Par conséquent, si HHS (Department of Health and Human Services) publie une étude reconnaissant qu’un vaccin cause un préjudice, les demandeurs peuvent utiliser cette étude contre HHS auprès la Vaccine Court.

En juin 2009, Tom Insel, un haut responsable du HHS, avait annulé un poste budgétaire de 16 millions de dollars pour étudier la relation entre les vaccins et l’autisme par le Comité de coordination inter agences pour l’autisme.
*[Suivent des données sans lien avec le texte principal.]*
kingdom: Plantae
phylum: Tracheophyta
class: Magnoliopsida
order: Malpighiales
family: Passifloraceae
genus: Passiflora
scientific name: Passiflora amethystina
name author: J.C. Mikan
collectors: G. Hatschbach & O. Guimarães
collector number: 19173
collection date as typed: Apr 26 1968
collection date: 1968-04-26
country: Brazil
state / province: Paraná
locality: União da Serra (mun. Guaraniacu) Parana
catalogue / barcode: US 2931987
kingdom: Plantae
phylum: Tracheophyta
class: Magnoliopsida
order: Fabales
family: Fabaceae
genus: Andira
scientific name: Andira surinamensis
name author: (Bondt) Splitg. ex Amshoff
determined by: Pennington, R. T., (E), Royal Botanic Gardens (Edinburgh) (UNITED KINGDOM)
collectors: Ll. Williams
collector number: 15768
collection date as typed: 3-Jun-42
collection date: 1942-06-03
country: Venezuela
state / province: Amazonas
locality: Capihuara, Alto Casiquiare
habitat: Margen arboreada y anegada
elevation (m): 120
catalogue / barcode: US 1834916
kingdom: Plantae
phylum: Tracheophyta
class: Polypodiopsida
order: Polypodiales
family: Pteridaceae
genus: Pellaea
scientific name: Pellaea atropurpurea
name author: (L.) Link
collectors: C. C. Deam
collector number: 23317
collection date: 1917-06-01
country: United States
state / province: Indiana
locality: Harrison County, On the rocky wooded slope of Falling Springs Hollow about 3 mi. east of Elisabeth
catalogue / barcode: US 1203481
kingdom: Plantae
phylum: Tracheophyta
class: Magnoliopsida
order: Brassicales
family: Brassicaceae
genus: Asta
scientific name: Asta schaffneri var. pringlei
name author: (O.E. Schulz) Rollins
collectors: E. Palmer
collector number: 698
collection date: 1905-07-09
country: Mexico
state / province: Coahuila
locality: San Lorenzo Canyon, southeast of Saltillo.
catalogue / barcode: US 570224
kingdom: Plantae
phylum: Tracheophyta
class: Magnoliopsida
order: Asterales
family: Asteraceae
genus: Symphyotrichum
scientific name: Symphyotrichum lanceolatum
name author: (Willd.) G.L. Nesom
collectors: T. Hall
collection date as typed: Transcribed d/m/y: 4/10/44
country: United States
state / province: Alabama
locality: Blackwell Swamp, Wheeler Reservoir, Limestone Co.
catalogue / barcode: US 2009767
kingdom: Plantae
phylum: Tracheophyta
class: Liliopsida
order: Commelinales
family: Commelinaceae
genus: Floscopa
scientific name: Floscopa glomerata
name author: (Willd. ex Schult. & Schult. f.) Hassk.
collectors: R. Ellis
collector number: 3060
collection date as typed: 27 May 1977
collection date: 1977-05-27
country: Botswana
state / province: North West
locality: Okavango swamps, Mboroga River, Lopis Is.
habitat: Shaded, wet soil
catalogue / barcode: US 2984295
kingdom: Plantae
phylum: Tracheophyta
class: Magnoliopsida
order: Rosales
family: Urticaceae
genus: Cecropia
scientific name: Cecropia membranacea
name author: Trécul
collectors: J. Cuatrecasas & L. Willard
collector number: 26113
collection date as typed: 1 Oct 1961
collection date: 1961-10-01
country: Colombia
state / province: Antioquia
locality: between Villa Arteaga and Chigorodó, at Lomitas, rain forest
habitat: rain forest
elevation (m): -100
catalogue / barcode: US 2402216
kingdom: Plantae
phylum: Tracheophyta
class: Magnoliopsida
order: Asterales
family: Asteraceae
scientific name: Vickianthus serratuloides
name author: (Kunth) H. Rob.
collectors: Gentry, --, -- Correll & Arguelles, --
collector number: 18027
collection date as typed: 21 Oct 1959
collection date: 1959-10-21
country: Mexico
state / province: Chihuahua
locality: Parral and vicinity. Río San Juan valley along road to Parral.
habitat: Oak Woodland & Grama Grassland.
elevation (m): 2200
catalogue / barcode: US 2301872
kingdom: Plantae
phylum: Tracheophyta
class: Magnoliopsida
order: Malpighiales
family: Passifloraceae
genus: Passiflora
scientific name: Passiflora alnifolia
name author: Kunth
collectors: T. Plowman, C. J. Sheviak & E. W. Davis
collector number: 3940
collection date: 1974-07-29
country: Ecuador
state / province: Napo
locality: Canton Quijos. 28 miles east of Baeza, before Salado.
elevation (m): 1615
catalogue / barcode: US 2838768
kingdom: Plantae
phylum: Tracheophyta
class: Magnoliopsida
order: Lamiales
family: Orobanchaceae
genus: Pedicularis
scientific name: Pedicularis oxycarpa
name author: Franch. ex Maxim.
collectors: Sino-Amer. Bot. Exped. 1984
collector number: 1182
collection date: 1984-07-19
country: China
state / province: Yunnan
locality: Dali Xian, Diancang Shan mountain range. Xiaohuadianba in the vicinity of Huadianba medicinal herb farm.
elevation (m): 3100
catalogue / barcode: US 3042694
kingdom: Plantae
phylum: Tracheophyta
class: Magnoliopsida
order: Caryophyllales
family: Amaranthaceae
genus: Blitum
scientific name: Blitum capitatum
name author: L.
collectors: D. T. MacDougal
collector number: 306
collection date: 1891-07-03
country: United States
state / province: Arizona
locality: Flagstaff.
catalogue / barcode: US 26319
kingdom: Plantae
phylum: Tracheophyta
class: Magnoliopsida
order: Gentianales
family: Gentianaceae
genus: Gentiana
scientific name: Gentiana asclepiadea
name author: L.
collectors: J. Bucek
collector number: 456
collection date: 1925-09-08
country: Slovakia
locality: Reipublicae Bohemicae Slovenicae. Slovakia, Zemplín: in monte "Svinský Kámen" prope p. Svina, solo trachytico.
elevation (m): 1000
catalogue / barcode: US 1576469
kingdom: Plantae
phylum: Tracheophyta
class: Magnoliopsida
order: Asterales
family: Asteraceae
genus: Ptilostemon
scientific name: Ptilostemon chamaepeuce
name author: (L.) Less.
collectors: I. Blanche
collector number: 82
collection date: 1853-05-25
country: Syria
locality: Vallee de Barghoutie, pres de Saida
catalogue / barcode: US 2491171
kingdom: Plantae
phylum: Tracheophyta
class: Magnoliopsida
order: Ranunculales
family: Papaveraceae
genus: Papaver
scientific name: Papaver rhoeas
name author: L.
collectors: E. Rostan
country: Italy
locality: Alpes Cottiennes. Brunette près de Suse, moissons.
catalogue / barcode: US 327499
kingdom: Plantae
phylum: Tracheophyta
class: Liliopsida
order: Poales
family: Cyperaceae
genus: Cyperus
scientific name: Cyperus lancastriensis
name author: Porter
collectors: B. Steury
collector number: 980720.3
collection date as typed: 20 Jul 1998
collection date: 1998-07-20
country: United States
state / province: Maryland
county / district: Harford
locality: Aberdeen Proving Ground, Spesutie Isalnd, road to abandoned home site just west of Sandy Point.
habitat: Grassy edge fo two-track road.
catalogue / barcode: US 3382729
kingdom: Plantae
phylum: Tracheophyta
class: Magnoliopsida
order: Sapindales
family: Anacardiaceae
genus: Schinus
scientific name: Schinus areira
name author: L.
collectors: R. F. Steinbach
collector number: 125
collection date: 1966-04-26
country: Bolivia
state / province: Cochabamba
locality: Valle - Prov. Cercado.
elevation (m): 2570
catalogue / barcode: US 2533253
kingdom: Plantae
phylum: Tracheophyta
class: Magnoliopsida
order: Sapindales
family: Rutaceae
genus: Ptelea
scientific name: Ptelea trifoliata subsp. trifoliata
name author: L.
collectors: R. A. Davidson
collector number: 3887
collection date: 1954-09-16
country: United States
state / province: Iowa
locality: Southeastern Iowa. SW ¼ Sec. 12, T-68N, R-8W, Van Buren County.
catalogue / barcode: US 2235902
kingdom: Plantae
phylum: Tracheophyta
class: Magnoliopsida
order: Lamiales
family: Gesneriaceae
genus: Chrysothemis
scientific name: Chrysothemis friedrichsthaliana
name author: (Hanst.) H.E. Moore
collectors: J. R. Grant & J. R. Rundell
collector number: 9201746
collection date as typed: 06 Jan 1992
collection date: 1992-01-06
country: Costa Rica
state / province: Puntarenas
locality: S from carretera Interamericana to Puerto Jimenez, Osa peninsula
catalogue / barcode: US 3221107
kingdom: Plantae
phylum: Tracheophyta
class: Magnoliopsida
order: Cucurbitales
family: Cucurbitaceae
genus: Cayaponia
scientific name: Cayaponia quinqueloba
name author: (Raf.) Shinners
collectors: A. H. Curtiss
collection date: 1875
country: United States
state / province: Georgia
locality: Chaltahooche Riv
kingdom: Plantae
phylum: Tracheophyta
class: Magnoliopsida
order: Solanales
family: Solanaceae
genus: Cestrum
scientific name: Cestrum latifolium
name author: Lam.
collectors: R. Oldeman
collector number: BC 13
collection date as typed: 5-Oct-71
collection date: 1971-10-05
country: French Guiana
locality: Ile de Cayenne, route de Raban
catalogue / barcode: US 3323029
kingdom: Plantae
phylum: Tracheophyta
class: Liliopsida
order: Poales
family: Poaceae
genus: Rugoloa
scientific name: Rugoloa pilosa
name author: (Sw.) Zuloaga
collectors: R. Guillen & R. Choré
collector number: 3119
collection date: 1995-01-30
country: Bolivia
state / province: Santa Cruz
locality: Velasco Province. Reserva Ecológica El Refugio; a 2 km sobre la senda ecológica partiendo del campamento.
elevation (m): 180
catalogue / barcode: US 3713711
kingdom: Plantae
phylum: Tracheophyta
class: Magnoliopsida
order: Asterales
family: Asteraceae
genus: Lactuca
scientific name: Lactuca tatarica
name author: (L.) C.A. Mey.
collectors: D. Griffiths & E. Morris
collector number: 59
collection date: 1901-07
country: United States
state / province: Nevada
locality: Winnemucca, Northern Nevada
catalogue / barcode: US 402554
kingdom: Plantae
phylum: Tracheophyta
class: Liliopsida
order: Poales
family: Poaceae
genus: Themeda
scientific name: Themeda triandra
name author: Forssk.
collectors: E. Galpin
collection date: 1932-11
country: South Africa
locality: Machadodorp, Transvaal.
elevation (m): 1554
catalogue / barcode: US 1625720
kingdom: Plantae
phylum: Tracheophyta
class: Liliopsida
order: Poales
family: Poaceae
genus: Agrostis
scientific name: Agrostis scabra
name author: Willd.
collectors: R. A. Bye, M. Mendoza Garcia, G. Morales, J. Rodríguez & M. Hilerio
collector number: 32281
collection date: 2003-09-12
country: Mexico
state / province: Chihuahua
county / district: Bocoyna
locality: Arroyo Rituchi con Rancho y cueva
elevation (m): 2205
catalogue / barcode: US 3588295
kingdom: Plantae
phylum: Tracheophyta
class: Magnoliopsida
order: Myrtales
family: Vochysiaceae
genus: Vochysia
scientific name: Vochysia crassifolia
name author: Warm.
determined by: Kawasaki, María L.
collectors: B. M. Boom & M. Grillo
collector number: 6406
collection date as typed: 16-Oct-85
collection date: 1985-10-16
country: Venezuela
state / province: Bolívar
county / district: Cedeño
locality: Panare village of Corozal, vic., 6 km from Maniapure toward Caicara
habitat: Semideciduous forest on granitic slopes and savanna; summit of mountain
Tom Insel a fait valoir que les pétitionnaires utiliseraient ces études contre le HHS[17] (Department of Health and Human Services) devant un tribunal des vaccins.

De tels conflits ont une formule pour « la capture d’agence » sur les stéroïdes.

  • « Au lieu d’un organisme de réglementation et d’un secteur réglementé, nous avons maintenant un partenariat »[18], a déclaré Michael Carome, ancien employé de HHS, qui est maintenant directeur du groupe de défense des droits Public Citizen ».

Michael Carome affirme que ces complications financières ont poussé (Department of Health and Human Services) HHS à :

            – « Passer d’une perspective de santé publique à une perspective favorable à l’industrie ».

En 1986, le Congrès – inondé par les financements de Big pharma (l’industrie pharmaceutique est le numéro un des contributions politiques et des dépenses de lobbying[19] au cours des 20 dernières années) a promulgué une loi accordant une immunité générale aux fabricants de vaccins pour les dommages causés par les vaccins.

Si les vaccins étaient aussi sûrs que le prétendent les membres de ma famille, aurions-nous besoin de protéger les entreprises pharmaceutiques contre les accidents qu’elles causent ?

La ruée vers l’or qui a suivi, provoquée par les entreprises pharmaceutiques, a fait augmenter le nombre de vaccinations recommandées, passant de cinq vaccins en 1986 à 54 injections aujourd’hui. 

  • « Le marché mondial des vaccins connaît une croissance croissante et on s’attend à ce qu’il atteigne un chiffre d’affaires total de près de 60 milliards de dollars US d’ici 2020. Ce serait presque le double de la taille du marché en 2014.[20] » 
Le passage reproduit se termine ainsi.